Twenty-three men waited five days. For five days they stood ready to do battle on a field for their nation, but were at risk of being denied the right to do so. They are warriors who engage in a time-honored tradition of championship lacrosse, a game that was invented by their ancestors. Ironically they were being stonewalled by the two nations who conspired four centuries ago to beat their people into submission. Just how high and how far did the debate reach? It took Secretary of State Hillary Clinton to wave her magic wand and allow this team to board an airplane with the guarantee they would be allowed to return.

Percy Abrams, executive director for the Iroquois Nationals Lacrosse team, shows his Iroquois Nation Haudenosaunee passport during a news conference in New York, Wednesday, July 14, 2010. Secretary of State Hillary Rodham Clinton granted the 23-member team a one-time waiver to travel to England for the Lacrosse World Championships after they were barred from using Iroquois passports. (AP Photo/Bebeto Matthews)
The 23 men comprise a team known as the Iroquois Nationals Lacrosse Team, an internationally renowned unit led by octogenarian Oren Lyons, Faithkeeper of the Onondaga Nation and himself one of the greatest leaders and orators of the last century.
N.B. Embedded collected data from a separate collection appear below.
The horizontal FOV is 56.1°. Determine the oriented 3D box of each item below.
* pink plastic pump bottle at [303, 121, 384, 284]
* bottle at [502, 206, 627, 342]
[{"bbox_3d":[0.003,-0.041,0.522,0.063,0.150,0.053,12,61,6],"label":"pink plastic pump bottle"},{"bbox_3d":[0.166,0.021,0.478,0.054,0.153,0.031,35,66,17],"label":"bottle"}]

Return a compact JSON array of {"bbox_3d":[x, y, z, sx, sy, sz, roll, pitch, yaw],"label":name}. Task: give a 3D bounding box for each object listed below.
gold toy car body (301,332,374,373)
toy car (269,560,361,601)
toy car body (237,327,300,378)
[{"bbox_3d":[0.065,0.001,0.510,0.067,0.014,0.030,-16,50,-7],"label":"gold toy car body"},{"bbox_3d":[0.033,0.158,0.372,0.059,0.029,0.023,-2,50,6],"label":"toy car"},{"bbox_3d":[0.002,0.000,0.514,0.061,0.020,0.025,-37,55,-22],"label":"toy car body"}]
Their attempt to board a plane for England was rebuffed by both British and American officials who initially refused to acknowledge the Haudenosaunee-issued passports residents of the Six Nations Confederacy—Oneida, Onondaga, Tuscarora, Seneca, Mohawk and Cayuga—have been using for years.
The American solution was, as always, simple. When the British Consulate refused to accept the Iroquois passports without a guarantee the U.S. would let the team actually return after the tournament, the U.S. State Department rushed to their aid and offered U.S. passports to the team members and crew. As usual this is where the breakdown in communication occurs in U.S. and Indian relations. First off, the Iroquois Confederacy is within the geographic territories of both the United States and Canada. Moreover, each tribe within the confederacy is a sovereign nation. Consider them uber-states within America for comparison purposes.
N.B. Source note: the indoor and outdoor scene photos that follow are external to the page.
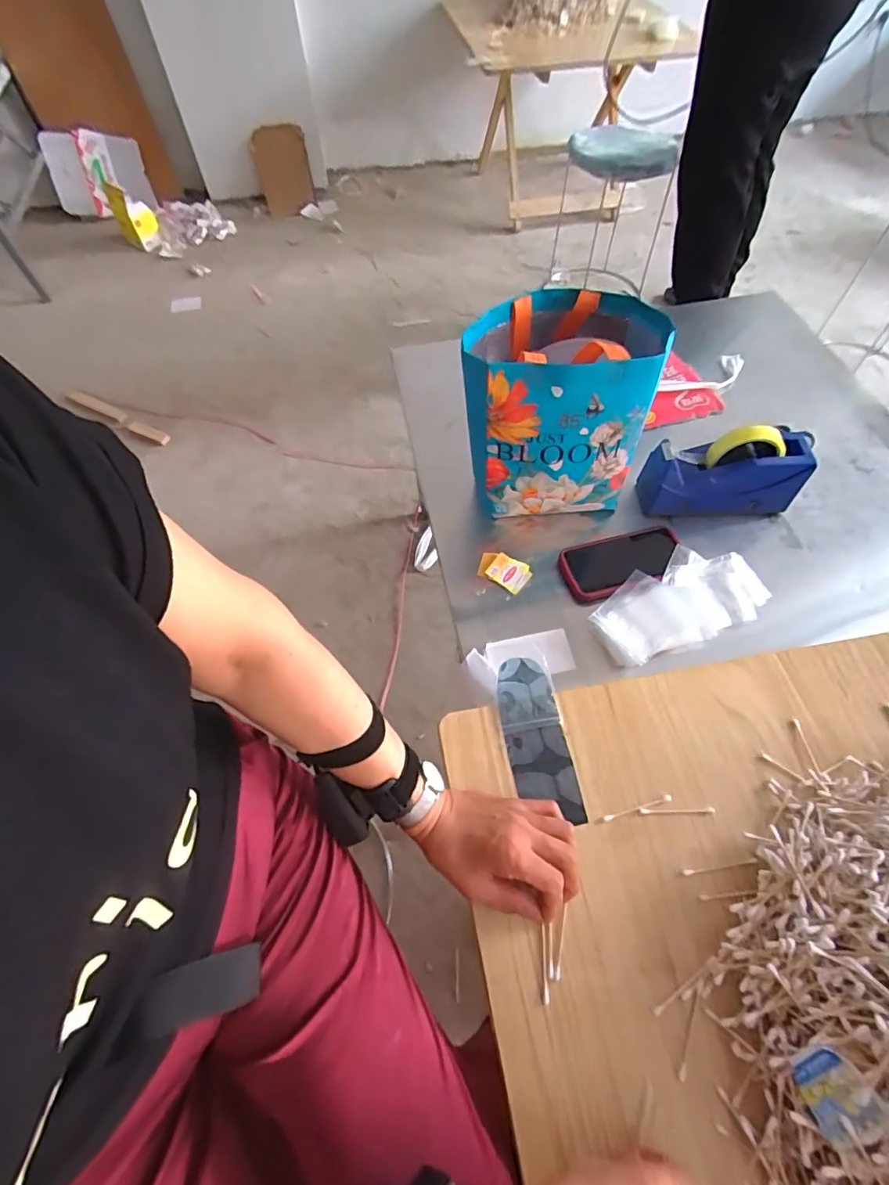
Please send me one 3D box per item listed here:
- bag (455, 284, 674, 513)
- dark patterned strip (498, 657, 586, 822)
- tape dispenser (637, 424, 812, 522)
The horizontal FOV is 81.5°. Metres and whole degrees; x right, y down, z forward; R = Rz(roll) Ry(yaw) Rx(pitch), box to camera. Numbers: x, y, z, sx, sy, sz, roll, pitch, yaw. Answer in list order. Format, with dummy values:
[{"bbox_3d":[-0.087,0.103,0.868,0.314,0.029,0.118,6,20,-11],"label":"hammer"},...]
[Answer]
[{"bbox_3d":[0.148,-0.251,0.711,0.231,0.233,0.176,2,59,3],"label":"bag"},{"bbox_3d":[0.096,0.152,0.548,0.065,0.008,0.170,-11,59,-5],"label":"dark patterned strip"},{"bbox_3d":[0.393,-0.167,0.725,0.212,0.122,0.075,5,59,4],"label":"tape dispenser"}]

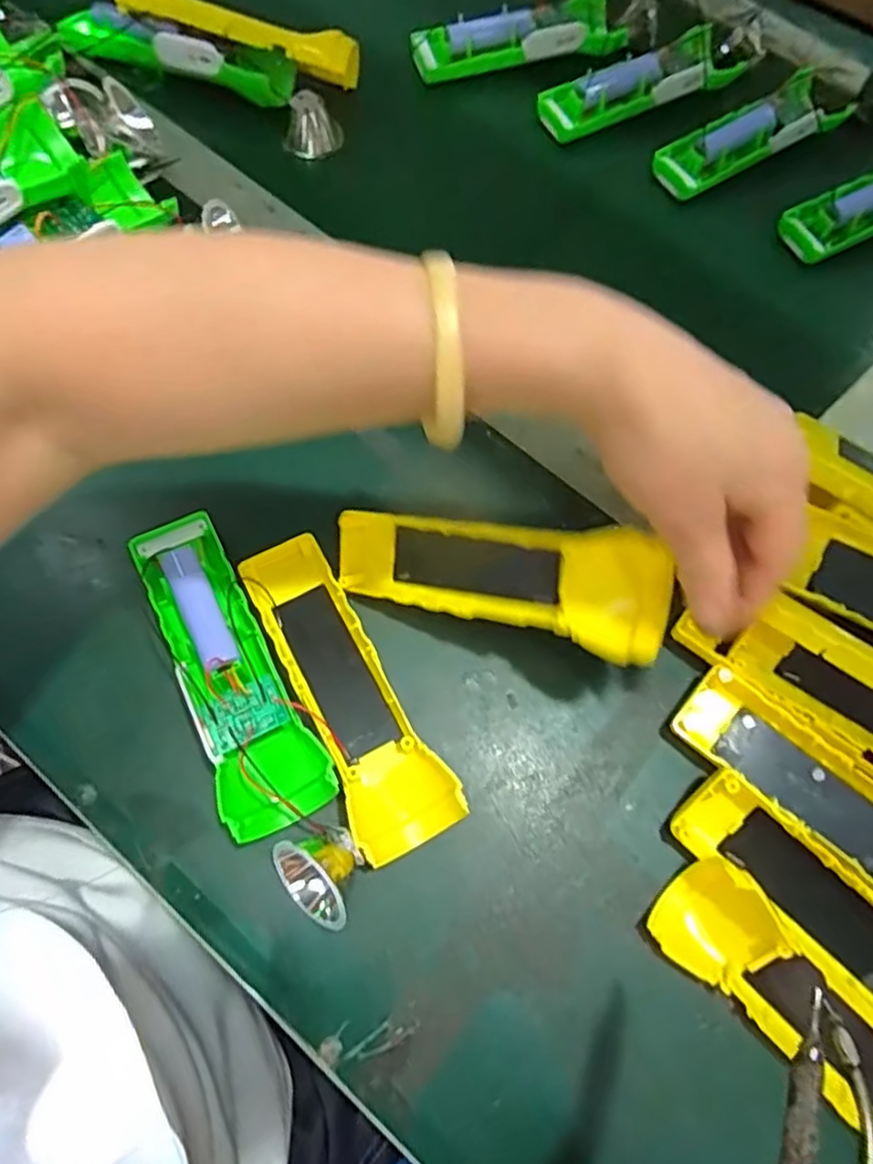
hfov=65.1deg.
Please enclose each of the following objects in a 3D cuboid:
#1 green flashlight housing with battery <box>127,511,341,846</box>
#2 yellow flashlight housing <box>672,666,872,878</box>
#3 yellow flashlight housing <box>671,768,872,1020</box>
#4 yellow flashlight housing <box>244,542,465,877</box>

To date the confederacy has been able to cope with the issue of international travel because most countries outside of the U.S. recognize the sovereign status of Indian nations and the informal U.S. policy has thus far been to let sleeping dogs lie. But homeland security and big brother have made the issue of the Haudenosaunee passport more opaque and left U.S. officials with a conundrum.
On the surface it didn’t appear to be such a big deal. But in Indian country, everything comes at a price. If the team had capitulated and agreed to accept U.S. passports to travel abroad they would have established yet another dangerous precedent in U.S./Indian relations. Acquiescing to this solution would essentially have ceded the issue of sovereign recognition on a very significant level. And while it may seem innocuous, I can assure you it is not. Every step closer to acknowledging that tribal lands are nothing more than bizarre extensions of U.S. territory is a step closer to losing the fundamental rights of indigenous nations. This is more than a lacrosse tournament.
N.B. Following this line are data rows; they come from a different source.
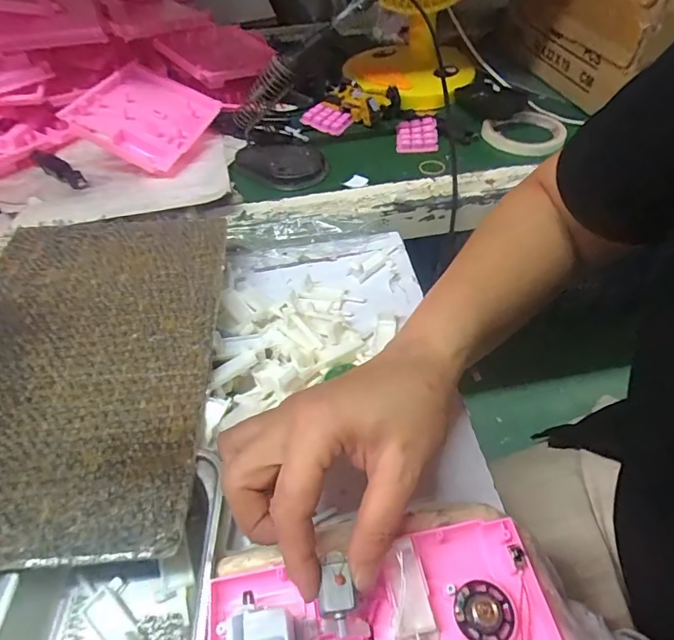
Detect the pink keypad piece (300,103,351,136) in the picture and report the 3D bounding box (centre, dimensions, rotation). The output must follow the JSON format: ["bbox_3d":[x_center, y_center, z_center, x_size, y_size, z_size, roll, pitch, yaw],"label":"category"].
[{"bbox_3d":[-0.013,-0.271,0.629,0.060,0.016,0.046,26,54,22],"label":"pink keypad piece"}]

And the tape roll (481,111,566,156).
[{"bbox_3d":[0.233,-0.236,0.592,0.096,0.019,0.096,-1,49,1],"label":"tape roll"}]

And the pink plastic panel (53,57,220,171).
[{"bbox_3d":[-0.235,-0.254,0.573,0.132,0.016,0.154,25,53,-6],"label":"pink plastic panel"}]

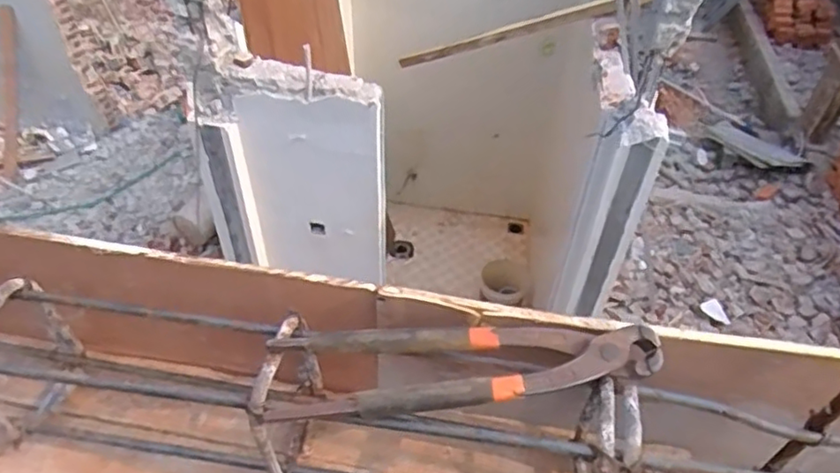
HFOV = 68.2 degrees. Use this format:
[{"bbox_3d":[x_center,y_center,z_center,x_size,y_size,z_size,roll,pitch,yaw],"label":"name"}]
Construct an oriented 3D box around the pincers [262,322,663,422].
[{"bbox_3d":[0.023,0.070,0.350,0.212,0.031,0.046,-4,46,-6],"label":"pincers"}]

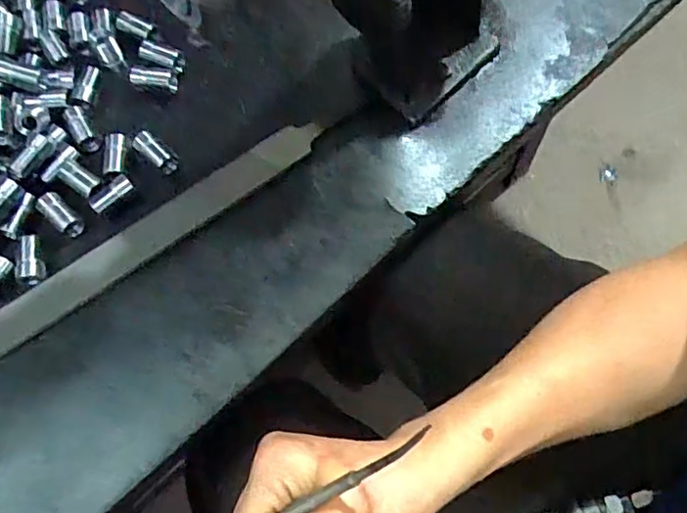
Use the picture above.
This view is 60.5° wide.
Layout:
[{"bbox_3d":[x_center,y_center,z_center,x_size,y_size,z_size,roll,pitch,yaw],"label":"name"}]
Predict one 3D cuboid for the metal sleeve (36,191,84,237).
[{"bbox_3d":[-0.162,-0.024,0.335,0.030,0.009,0.013,42,75,4],"label":"metal sleeve"}]

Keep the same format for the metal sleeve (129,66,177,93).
[{"bbox_3d":[-0.117,-0.111,0.365,0.029,0.010,0.010,9,69,6],"label":"metal sleeve"}]

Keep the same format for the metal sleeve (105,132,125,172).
[{"bbox_3d":[-0.134,-0.059,0.344,0.012,0.010,0.024,-1,68,2],"label":"metal sleeve"}]

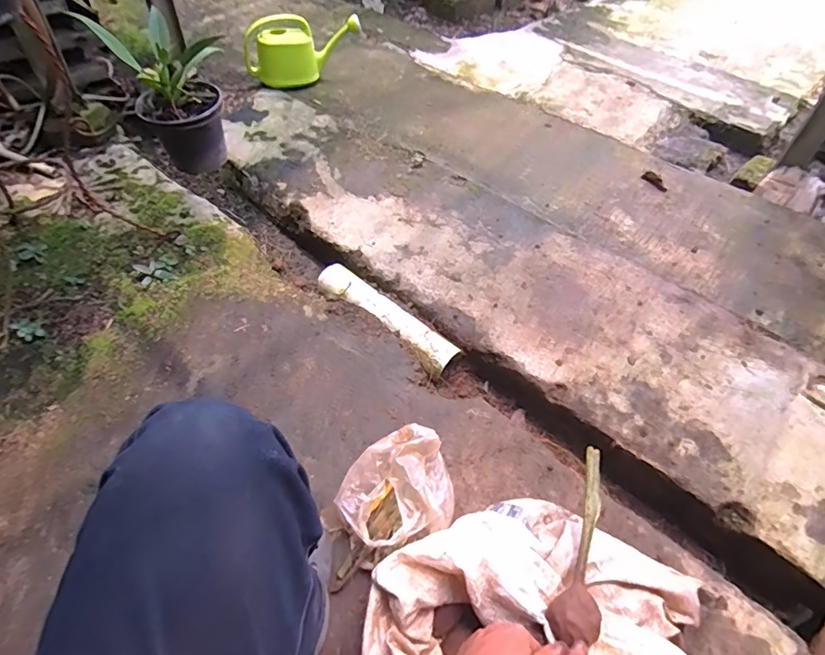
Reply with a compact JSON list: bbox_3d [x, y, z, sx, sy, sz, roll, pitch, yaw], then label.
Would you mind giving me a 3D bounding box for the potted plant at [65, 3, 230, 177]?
[{"bbox_3d":[-0.489,-0.466,0.983,0.172,0.265,0.216,-30,58,-26],"label":"potted plant"}]

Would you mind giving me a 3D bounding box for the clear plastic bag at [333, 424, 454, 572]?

For Indians, the State Department’s American passport solution was yet another extreme example of hubris and ignorance.
The tournament itself touts participating nations from around the globe, including the Iroquois Nation. Imagine how insulting it must be to be denied passage on an airplane because some bureaucrat at the airport check-in counter fell asleep in history class and wound up creating an international incident. The Obama administration has paid generous sums of lip service to tribes in the United States yet has proven to be callous and ill-informed in practice. True students of democracy would know that the Haudenosaunee compact that binds the six nations of the Iroquois together was so thoughtful and long-ranging in its conception that it was used as inspiration by our own founding fathers who framed the Constitution.
Of course, none of that matters to the 23 men who will be airborne as these words are being printed on the page. Throughout 400 years of poverty, humiliation and genocide, they have played this game that is as important to their nations as baseball is to America and soccer is to every other country on the planet.
On the field these warriors are one with their ancestors. Off the field they live in a cold, expendable reality. By the time this paper hits the stands they will have emerged from their international excursion and presented themselves on the field of battle, jetlagged and weary, without the benefit of practice. For today, Indian country can be thankful Mrs. Clinton granted them this one ceremonial leaf of dignity to cover the wound that has remained open and bleeding for too long.